The Quadrilateral Commission would periodically “mark-to-market” the current state and nature of 1) international “confidence”, the abiding belief that system/relations are functional and viable; 2) “deterrence”, the acknowledgement among nations that actions bear consequences; 3) “transparency”, the global provision that allows individuals and states to see clearly, to question and to ascertain; and 4) “reciprocity”, the behaviors and reinforcing action between, among and within states that foster trust.
It’s good to diligence these qualities, which the new Commission would do, because their respective magnitudes underwrite how stable or not the international order is likely to be.
Take the number #2-listed quality, deterrence: Recent developments in Afghanistan may dim state perceptions of the US as the de facto steward of global order, since the current pull-out strategy from Afghanistan appears to have been poorly conceived and difficult to execute. Maybe in retrospect, this episode might just be the proverbial tempest in the teapot, since US economic and military powers remain considerable, even preponderant.
But, maybe not. Maybe US-inspired deterrence has lost a step? Maybe other actors will be tempted to see how quick and resolute current US underwritten deterrence is? Gaming it successfully could yield outsized returns. The Commission should consider these questions and take note.

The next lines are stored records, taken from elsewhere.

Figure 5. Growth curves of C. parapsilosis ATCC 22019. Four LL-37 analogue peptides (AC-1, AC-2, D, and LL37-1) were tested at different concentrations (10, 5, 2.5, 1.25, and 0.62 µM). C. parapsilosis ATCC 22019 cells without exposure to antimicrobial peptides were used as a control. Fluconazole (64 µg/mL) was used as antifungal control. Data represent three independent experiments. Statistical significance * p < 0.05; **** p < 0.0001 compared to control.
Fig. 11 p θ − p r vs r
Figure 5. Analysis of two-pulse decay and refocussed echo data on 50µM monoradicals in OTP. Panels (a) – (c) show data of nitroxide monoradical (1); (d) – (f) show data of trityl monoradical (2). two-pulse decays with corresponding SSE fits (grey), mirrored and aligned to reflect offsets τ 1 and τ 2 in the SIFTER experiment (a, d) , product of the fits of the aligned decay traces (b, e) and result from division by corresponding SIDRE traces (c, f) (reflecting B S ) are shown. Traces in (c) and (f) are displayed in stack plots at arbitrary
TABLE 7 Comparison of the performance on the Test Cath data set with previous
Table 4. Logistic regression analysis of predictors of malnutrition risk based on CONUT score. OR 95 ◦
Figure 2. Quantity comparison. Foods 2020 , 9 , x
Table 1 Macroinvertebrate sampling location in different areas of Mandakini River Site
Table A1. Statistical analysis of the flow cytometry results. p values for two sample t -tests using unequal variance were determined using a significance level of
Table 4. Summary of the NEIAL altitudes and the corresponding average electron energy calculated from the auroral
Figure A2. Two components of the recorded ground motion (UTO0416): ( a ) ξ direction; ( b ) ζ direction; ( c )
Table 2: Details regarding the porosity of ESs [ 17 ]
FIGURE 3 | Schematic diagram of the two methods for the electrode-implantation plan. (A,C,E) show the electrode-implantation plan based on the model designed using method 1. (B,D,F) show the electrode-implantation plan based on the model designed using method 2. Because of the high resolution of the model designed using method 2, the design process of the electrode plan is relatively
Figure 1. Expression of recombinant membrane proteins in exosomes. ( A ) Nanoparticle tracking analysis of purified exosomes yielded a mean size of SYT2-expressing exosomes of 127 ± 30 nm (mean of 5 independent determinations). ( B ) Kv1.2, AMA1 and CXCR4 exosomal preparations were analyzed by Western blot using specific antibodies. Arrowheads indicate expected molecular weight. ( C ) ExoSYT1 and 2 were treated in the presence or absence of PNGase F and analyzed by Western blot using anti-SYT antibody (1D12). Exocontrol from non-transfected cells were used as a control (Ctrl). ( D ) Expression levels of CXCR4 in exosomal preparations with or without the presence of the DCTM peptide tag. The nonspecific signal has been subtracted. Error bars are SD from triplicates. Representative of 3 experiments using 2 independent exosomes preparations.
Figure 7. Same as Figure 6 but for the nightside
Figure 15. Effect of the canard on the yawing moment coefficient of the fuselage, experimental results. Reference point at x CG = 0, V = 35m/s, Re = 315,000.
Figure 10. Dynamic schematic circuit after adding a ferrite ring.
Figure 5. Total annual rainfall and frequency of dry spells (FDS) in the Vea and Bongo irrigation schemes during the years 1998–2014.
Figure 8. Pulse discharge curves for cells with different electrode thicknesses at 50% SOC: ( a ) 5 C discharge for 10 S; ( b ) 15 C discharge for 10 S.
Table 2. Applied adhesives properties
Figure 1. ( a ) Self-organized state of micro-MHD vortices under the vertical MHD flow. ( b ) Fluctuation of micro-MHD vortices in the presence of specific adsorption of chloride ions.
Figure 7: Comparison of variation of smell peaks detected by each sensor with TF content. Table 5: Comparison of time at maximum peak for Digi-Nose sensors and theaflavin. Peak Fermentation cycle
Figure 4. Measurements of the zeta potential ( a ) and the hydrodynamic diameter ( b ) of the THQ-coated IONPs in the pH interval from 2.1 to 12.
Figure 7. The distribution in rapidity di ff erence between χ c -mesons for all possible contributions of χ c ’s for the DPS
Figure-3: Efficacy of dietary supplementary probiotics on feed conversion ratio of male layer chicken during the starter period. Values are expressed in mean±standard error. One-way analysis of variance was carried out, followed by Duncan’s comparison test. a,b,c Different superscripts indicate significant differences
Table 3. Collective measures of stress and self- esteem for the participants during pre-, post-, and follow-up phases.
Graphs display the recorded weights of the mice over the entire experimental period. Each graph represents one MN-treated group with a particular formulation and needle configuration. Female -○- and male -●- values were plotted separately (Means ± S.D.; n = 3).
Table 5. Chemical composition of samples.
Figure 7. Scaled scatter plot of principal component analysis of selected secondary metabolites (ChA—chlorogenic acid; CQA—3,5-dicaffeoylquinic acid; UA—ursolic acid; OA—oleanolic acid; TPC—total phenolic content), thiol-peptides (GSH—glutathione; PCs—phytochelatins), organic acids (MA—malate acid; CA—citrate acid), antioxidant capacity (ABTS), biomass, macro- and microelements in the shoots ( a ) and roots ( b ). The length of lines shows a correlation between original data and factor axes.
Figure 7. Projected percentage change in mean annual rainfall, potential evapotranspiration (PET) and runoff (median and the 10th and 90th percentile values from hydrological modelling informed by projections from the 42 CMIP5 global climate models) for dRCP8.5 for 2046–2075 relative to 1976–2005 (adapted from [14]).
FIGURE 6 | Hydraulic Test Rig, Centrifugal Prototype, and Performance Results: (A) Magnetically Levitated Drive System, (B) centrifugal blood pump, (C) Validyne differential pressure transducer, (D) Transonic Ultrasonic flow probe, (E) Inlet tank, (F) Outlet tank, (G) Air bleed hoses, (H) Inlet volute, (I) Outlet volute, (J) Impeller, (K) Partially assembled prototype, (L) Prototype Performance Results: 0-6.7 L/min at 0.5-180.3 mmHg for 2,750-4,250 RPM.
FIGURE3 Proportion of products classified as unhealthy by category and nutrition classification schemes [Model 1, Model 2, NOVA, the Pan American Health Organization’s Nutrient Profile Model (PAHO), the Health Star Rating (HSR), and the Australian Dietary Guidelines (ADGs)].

Now, think about “confidence”, which in some ways dovetails with each of the other three qualities, including the perhaps stressed state of deterrence. Growing leverage levels throughout emerging and developed markets may be undermining global credulity on how these debts will be serviced. Staggered interruptions to the normal functioning of markets due to Covid may be fraying confidence, even in the midst of the global recovery.
Then there are current levels of transparency. While many nations abide by international standards for transparency and disclosure – reinforcing confidence among lenders, investors, and international observers that things are what people say they are – other countries do not. This can be consequential. Notably, China, Gabon and Russia – three countries with low measures for country transparency, per the World Bank’s World Governance Indicators (WGI), ominously number among the small survey of countries possessing state-of-the-art Biosafety Level-4 labs (BSL). Plumbing and understanding the limits on transparency – and the consequences – might also be on the new Commission’s to-do list.
And lastly, the Commission should parse how robust or not international displays of reciprocity are. Reciprocity is the life blood of the international order, of civilization, for that matter. An Ur-level of reciprocity is realized in the confidence a country resident has in holding its local currency, for example. The state seeks to define further its sovereign order and extent through issuing local currency; the resident holder pockets that local currency for its promise as a store of wealth and its fungibility. The efficacy of the sovereign supports the promises inherent in the currency. Now, think of a country with a population of 1.4bln people. That said country issues local currency with said promises attached. But that same country, China, maintains significant capital controls on the Renminbi (Rmb), limiting or even precluding its fungibility. In that way, a promise is broken and Rmb holders may become more inclined to reciprocate as such, as they can.